*What the task asks*
Quote exactly, and only, the lines from the one with "Accessibility" through the end of the listing.

*Given records*
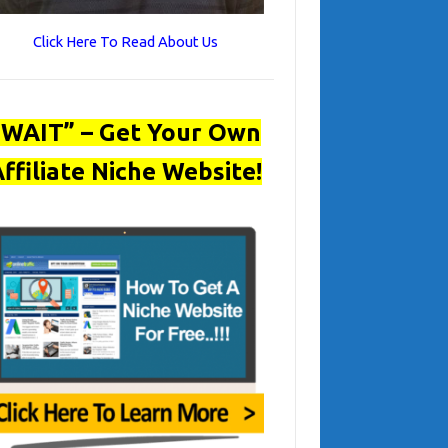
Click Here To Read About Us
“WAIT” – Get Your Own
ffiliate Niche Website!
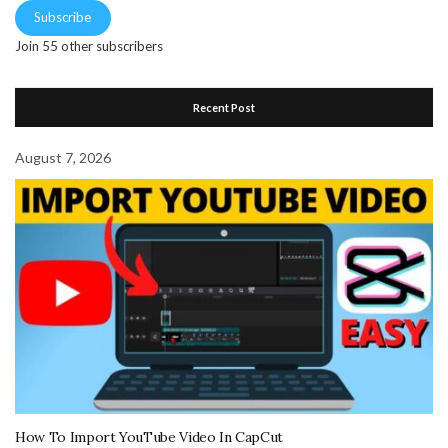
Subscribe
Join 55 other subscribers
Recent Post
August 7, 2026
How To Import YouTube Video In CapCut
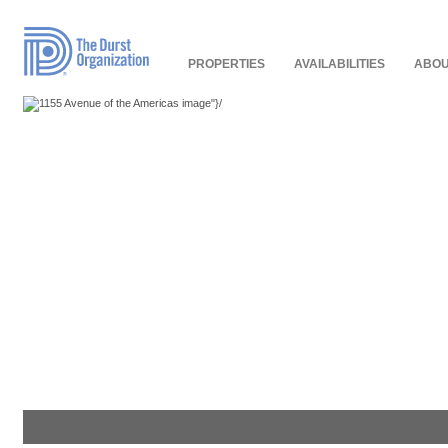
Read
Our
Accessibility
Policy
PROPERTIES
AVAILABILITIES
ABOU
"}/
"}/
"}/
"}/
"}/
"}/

*Answer for this exercise*
Accessibility
Policy
PROPERTIES
AVAILABILITIES
ABOU
"}/
"}/
"}/
"}/
"}/
"}/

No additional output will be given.